Figure 2a-c: These figures examine the cross-coalescence rate of varying populations over time. Cross-coalescence rate is essentially the rate of genetic drift over time, measured by comparing sequence similarity of specific genes, SNPs, STRs, etc between populations and calculating a time of divergence from a most-recent common ancestor (MRCA). In this way, researchers can identify trends in divergence from a MRCA among differing populations over time based on current genomic sequence. A higher cross-coalescence rate suggests that the population is moving towards a common ancestor quickly (when moving from left to right on the x axis). Therefore, populations with higher cross-coalescence rates at lower kya (thousands of years ago) will have diverged less from the MRCA. By figure 1a, we note that the populations converge around 200 thousand years ago. It was from this data that researchers proposed that the most recent common ancestor of present day human populations was living around 200,000 years ago as this figure compares present day African populations to a number of other genetically distinct populations. Figure 2b shows the cross-coalescence rate of present day African hunter-gatherer populations, suggesting that populations diverged within Africa between 50-100 thousand years ago with a MRCA living around 100 thousand years ago. Figure 2c shows the cross-coalescence rate of non-Africans over time, demonstrating that the genetic divergence among these groups occurred largely within the last 50 thousand years. It is predicted that much of this genetic diversity occurred during the time that these populations were migrating out of Africa (estimated around 50,000 years ago).

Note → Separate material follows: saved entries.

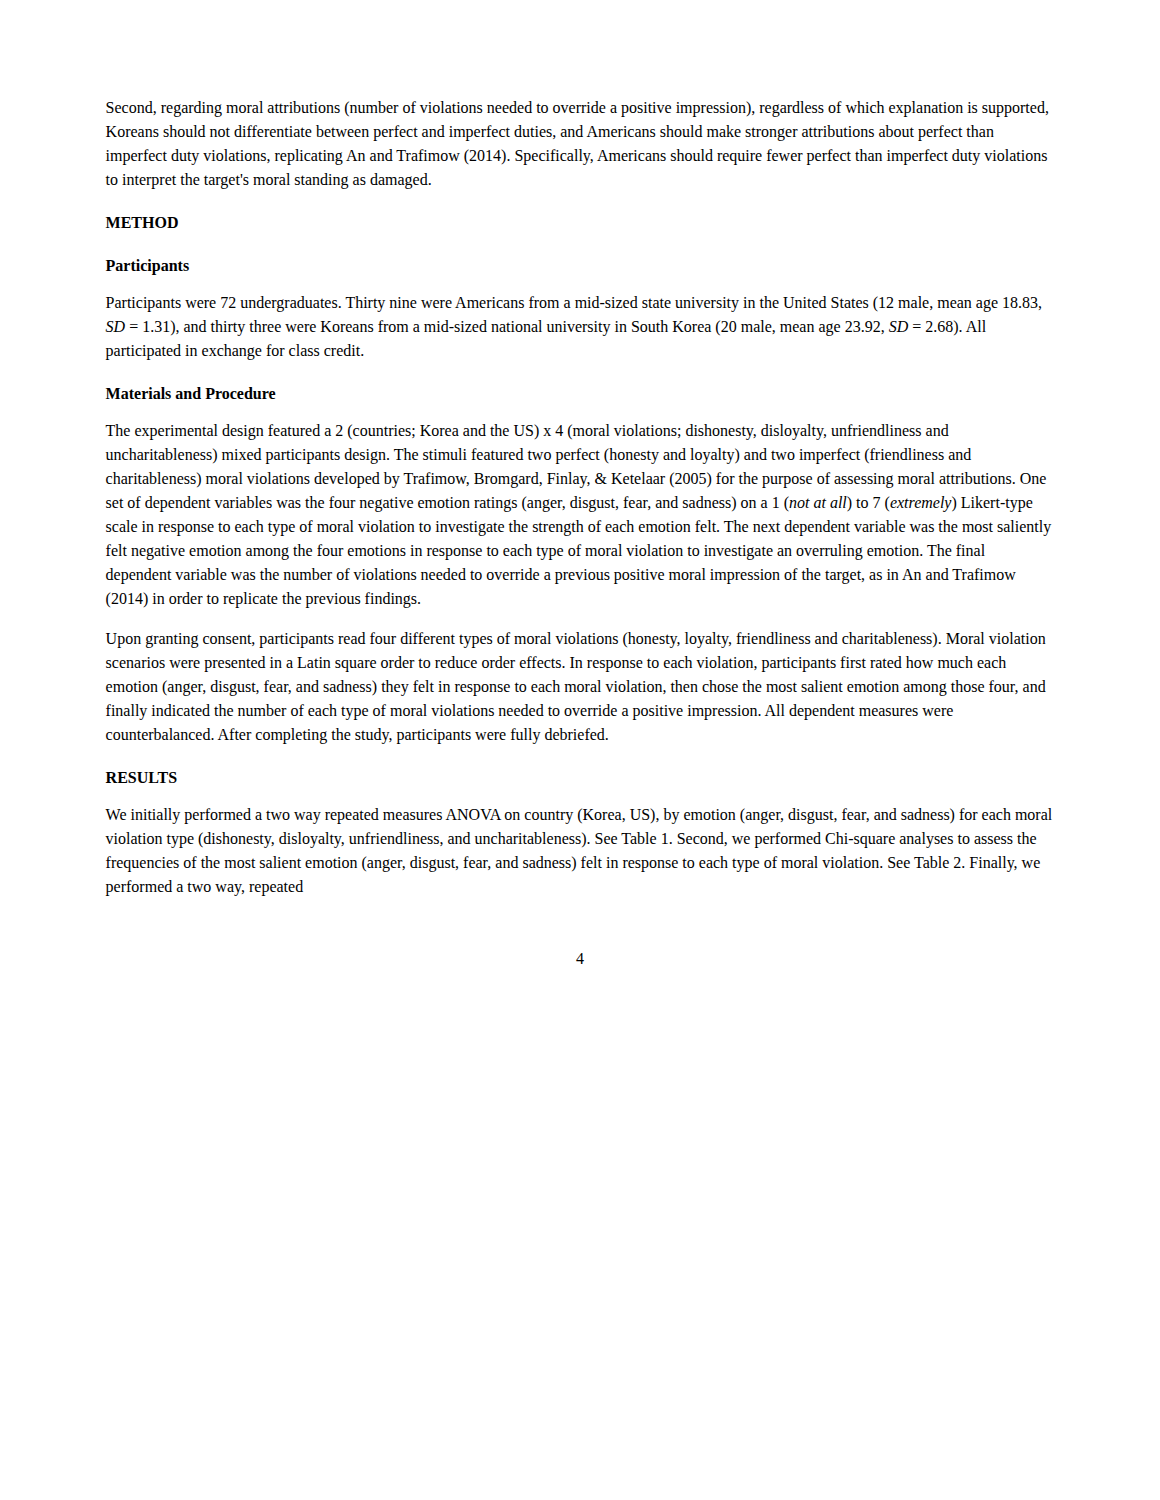Second, regarding moral attributions (number of violations needed to override a positive impression), regardless of which explanation is supported, Koreans should not differentiate between perfect and imperfect duties, and Americans should make stronger attributions about perfect than imperfect duty violations, replicating An and Trafimow (2014). Specifically, Americans should require fewer perfect than imperfect duty violations to interpret the target's moral standing as damaged.
Method
Participants
Participants were 72 undergraduates. Thirty nine were Americans from a mid-sized state university in the United States (12 male, mean age 18.83, SD = 1.31), and thirty three were Koreans from a mid-sized national university in South Korea (20 male, mean age 23.92, SD = 2.68). All participated in exchange for class credit.
Materials and Procedure
The experimental design featured a 2 (countries; Korea and the US) x 4 (moral violations; dishonesty, disloyalty, unfriendliness and uncharitableness) mixed participants design. The stimuli featured two perfect (honesty and loyalty) and two imperfect (friendliness and charitableness) moral violations developed by Trafimow, Bromgard, Finlay, & Ketelaar (2005) for the purpose of assessing moral attributions. One set of dependent variables was the four negative emotion ratings (anger, disgust, fear, and sadness) on a 1 (not at all) to 7 (extremely) Likert-type scale in response to each type of moral violation to investigate the strength of each emotion felt. The next dependent variable was the most saliently felt negative emotion among the four emotions in response to each type of moral violation to investigate an overruling emotion. The final dependent variable was the number of violations needed to override a previous positive moral impression of the target, as in An and Trafimow (2014) in order to replicate the previous findings.
Upon granting consent, participants read four different types of moral violations (honesty, loyalty, friendliness and charitableness). Moral violation scenarios were presented in a Latin square order to reduce order effects. In response to each violation, participants first rated how much each emotion (anger, disgust, fear, and sadness) they felt in response to each moral violation, then chose the most salient emotion among those four, and finally indicated the number of each type of moral violations needed to override a positive impression. All dependent measures were counterbalanced. After completing the study, participants were fully debriefed.
Results
We initially performed a two way repeated measures ANOVA on country (Korea, US), by emotion (anger, disgust, fear, and sadness) for each moral violation type (dishonesty, disloyalty, unfriendliness, and uncharitableness). See Table 1. Second, we performed Chi-square analyses to assess the frequencies of the most salient emotion (anger, disgust, fear, and sadness) felt in response to each type of moral violation. See Table 2. Finally, we performed a two way, repeated
4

Figure 2d-f: Figures 2d, 2e, and 2f display the effective
population size of the populations shown in figures 2a, b, and c
respectively. Effective population size is an estimate of the number of
individuals in a population that are able to contribute to the next
generation by producing offspring (Kliman, 2008). The effective population
size is estimated using the
pairwise sequentially Markovian coalescent (PSMC) model which estimates
based on the number of individuals reproducing required to enable a
particular genetic drift in a population over time. What we notice in each
of these figures (d-f) is that the
time in which the population sizes converge corresponds to the predicted
time of population divergence from figures 2a-c. For example, in figure
2d, the population sizes appear to be the same around 200,000 years ago,
which is the same time that figure 2a shows the populations beginning to
diverge, suggesting that at this time the populations were the same size
because they have converged to a single population.